UM out to leave Gators all wet

Soggy field at Pro Player could slow down Florida

Guard Wike may play

Orange Bowl : Maryland vs. Florida

January 01, 2002|By Christian Ewel | Christian Ewel,SUN STAFF

MIAMI - Rain is usually gloomy news for South Florida visitors, but it provided a ray of hope for Maryland's chances against Florida in tomorrow's Orange Bowl.

The 10-1 Terrapins completed their final practice yesterday at Barry University under overcast skies and on a soggy field. Today, the team will conduct a walk-through at Pro Player Stadium.

A wet field could trim the disadvantage for Maryland, a 16-point underdog against a fast Florida team. "You might see me out there watering it," said Maryland head coach Ralph Friedgen, who announced yesterday that left guard Todd Wike may play but won't start.

One of Florida's major attributes has been its team speed, particularly the wide receivers who have been a major reason for the team's 405 passing yards per game.

Though Maryland's use of its first-team players against one another has helped simulate some of Florida's speed, the thought is that sloppy conditions might slow down the 9-2 Gators, and take pressure off Maryland at some speed positions.

"If we could get it in the mud, it might help us. Unless they're mudders," Friedgen said. "That's why we practiced today. We have to be able to practice if it's wet out. My father used to say that water is the great equalizer. So we'll see."

However, slop wouldn't only hurt Florida. Terp defenders may lose footing while covering receivers. On offense, much of the team's renaissance has come with the blossoming of its option package, which rain tends to hinder for turnover-conscious teams like Maryland.

"I'd like to make sure we could keep the option game," Friedgen said. "So it works both ways."

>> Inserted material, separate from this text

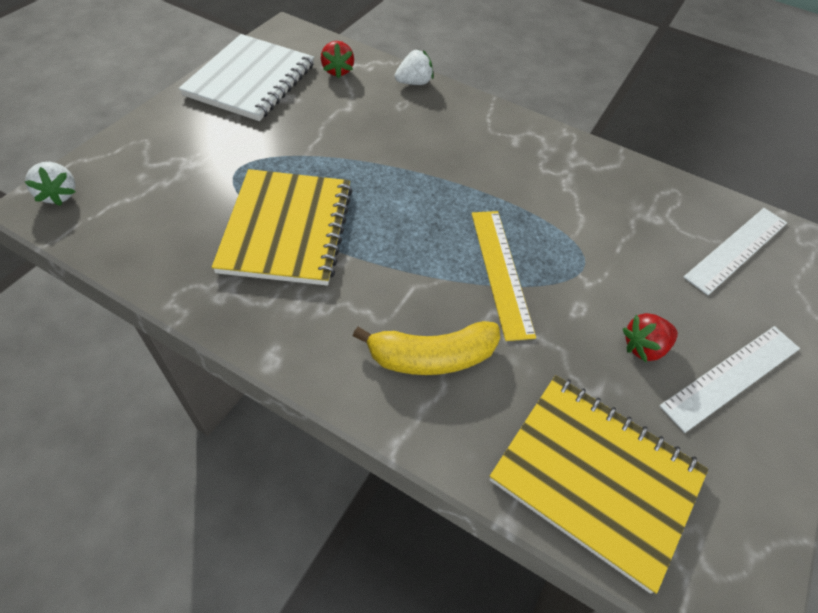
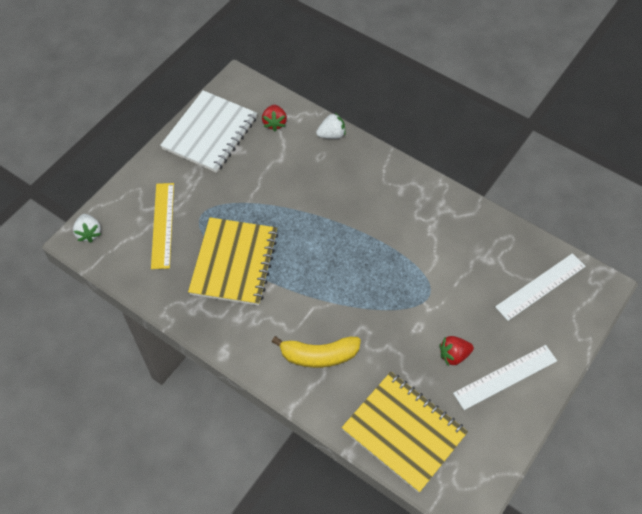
camera: 10 degrees right, 5 degrees up
yellow ruler [472,211,536,341] -> yellow ruler moved to [151,183,174,269]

Maryland ended its practices by carrying 18 seniors off the practice field, accounting for every player except for junior linebacker E.J. Henderson, who is expected to leave for the NFL after tomorrow night's game.

Friedgen said the gesture was a tradition he'd like to start with his Terrapin teams.

"I think they thought it was a little foolish," he said. "But it's something a little special to recognize their efforts and what they've put into the program for the last four years."

Maryland would like to be healthier, but strong safety Tony Jackson has apparently recovered from his ankle injury and will play, while Friedgen reiterated that cornerback Tony Okanlawon is ready to go after a 10-week layoff.

Wike participated in more of practice while still using the cast. Friedgen said he would see how things go at today's walk-through before making a final decision on his status, but said that he would definitely not start. Kyle Schmitt will fill in.

"Wike's a seasoned guy," Friedgen said. "Kyle's not a bad player, he's played some. He's just a young kid who's going to be a real good player."

Regardless of what happens against the Gators, the coach said he was glad for what the experience was able to do for the team, especially on offense where coordinator Charlie Taaffe said that only 35 percent of the plays had been installed this season.

Friedgen said the extra practices could benefit Maryland in the future, even if the 46-day layoff may hurt the team tomorrow night.

"It's been a very good period for us, in terms of our program," he said. "Hopefully, it will pay off in the bowl for us, but we've had really tough work and our kids are responding.

"I think we're ready. I can never get enough practices but it's now or never. We've improved. But my concern is that we haven't played."